> [REQUIREMENT]
From the listing below, collect every line that contains the string "choix".

> [GIVEN ENTRIES]
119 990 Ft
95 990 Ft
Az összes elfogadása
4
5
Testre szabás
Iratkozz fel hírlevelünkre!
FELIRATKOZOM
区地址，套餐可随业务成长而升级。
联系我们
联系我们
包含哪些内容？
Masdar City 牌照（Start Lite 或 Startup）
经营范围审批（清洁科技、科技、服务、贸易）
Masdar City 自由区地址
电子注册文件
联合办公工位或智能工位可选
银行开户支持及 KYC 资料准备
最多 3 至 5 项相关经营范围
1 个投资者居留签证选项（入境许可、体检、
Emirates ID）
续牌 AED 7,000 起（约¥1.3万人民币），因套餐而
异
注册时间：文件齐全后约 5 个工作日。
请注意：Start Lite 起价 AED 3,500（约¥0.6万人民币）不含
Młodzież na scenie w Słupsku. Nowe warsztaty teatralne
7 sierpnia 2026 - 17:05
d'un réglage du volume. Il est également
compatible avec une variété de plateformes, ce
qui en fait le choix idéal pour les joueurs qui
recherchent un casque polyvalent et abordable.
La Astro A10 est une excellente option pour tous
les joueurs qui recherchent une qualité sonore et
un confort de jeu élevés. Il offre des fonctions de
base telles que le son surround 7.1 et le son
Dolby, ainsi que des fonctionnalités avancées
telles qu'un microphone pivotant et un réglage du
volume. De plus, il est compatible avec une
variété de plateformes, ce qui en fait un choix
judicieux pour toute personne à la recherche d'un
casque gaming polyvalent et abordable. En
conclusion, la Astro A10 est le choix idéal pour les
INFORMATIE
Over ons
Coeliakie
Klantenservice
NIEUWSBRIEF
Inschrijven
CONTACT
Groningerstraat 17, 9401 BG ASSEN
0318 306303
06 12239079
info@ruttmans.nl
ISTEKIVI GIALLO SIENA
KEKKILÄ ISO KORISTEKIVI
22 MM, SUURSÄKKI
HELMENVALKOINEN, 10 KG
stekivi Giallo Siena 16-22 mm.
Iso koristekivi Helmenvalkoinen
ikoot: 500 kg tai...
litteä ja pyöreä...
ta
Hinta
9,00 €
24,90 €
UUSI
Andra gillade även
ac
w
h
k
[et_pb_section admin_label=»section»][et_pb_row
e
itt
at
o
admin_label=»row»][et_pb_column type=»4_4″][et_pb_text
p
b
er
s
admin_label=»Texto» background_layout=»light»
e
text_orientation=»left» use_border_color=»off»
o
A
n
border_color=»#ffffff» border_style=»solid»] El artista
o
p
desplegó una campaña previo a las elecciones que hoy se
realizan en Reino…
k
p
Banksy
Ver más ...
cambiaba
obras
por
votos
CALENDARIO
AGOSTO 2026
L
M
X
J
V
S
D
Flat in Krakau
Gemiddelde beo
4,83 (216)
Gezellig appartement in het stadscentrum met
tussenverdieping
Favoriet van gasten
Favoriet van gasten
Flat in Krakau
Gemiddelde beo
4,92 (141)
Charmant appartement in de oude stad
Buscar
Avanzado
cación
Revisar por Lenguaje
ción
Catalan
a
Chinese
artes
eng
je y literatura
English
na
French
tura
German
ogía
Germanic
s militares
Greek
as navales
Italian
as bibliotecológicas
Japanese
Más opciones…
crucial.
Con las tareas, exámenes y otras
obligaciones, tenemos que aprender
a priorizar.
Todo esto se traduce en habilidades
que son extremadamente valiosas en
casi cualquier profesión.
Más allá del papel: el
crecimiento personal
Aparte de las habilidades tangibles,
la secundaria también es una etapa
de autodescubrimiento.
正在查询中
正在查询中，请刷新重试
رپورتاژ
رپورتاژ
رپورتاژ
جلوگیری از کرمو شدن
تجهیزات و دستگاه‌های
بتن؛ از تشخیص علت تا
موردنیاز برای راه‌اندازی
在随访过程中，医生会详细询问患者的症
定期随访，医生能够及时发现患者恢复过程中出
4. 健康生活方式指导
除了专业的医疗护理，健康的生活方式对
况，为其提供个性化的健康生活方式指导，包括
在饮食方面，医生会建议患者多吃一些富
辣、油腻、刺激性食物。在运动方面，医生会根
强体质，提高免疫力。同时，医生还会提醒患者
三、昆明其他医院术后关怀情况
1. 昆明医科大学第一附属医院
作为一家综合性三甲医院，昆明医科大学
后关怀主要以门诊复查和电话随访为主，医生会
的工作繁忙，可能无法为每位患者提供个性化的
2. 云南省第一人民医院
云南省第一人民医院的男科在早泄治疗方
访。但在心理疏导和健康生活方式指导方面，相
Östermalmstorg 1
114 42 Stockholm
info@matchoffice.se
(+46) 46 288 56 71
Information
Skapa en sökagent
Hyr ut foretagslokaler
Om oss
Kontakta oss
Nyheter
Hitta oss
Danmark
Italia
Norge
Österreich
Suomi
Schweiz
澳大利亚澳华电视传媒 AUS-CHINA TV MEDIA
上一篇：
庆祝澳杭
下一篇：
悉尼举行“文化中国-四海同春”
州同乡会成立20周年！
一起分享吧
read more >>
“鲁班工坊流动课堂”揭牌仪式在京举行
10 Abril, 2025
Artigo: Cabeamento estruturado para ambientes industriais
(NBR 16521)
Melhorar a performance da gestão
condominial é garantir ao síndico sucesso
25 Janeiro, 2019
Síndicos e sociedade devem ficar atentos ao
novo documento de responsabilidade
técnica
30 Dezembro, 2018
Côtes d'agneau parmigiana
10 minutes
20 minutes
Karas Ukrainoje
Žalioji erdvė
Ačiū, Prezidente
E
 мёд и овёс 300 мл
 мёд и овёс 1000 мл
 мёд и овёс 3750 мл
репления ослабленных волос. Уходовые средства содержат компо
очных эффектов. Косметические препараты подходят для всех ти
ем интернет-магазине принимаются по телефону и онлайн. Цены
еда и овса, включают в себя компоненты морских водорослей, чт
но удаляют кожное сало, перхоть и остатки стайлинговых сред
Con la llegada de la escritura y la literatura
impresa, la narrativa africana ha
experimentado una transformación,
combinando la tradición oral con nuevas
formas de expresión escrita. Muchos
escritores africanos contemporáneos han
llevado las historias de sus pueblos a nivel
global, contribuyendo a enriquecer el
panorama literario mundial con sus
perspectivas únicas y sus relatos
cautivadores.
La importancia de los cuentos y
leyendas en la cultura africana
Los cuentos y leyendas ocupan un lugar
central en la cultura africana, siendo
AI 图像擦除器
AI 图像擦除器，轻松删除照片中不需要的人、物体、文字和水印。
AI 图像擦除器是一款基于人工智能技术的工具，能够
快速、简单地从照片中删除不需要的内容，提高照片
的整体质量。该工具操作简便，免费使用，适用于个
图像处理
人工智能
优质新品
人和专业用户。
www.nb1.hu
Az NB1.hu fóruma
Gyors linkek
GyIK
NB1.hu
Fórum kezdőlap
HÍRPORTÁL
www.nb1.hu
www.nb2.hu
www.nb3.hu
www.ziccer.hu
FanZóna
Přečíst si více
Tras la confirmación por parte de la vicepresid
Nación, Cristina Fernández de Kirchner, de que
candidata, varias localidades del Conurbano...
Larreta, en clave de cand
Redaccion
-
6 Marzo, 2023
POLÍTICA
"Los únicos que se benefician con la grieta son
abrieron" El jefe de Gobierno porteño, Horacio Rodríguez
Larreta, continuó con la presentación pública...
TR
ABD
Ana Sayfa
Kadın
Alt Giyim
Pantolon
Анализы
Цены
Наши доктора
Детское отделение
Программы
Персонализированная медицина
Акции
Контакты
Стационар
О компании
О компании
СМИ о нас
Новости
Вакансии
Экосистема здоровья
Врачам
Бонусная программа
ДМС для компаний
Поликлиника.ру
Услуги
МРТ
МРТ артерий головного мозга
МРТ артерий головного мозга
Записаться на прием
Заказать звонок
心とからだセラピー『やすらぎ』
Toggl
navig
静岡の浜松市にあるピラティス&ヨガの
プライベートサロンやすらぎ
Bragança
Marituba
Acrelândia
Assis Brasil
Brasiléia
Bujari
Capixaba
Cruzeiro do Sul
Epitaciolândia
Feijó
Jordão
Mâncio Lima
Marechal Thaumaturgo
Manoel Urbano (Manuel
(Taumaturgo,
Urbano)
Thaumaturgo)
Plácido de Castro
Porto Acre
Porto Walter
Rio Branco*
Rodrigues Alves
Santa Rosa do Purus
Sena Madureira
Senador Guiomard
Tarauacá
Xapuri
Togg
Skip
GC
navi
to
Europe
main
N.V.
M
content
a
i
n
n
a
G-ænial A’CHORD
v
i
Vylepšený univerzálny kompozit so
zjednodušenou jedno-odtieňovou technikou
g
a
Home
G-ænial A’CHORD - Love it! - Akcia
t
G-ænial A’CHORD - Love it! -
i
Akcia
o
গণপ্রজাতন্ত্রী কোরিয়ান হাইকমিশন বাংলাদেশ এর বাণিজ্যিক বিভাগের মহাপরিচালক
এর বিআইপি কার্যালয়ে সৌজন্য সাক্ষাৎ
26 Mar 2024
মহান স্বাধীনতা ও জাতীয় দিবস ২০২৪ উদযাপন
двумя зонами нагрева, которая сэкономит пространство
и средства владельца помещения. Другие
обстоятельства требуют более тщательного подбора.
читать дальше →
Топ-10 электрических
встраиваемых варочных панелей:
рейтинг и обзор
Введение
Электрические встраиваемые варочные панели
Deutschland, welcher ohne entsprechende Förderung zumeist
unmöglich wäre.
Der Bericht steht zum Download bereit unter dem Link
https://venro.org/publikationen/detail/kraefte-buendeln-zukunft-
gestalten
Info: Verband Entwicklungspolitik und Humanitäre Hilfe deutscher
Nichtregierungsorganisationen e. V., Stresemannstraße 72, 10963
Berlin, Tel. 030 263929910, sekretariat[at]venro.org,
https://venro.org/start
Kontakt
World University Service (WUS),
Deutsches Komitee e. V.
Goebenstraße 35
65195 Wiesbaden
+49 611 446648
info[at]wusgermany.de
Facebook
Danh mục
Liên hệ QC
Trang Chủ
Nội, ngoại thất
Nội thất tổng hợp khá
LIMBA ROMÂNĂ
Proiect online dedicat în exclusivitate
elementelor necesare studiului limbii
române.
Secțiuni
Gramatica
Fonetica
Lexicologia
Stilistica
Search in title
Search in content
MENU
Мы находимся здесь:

> [ANSWER SECTION]
qui en fait le choix idéal pour les joueurs qui
variété de plateformes, ce qui en fait un choix
conclusion, la Astro A10 est le choix idéal pour les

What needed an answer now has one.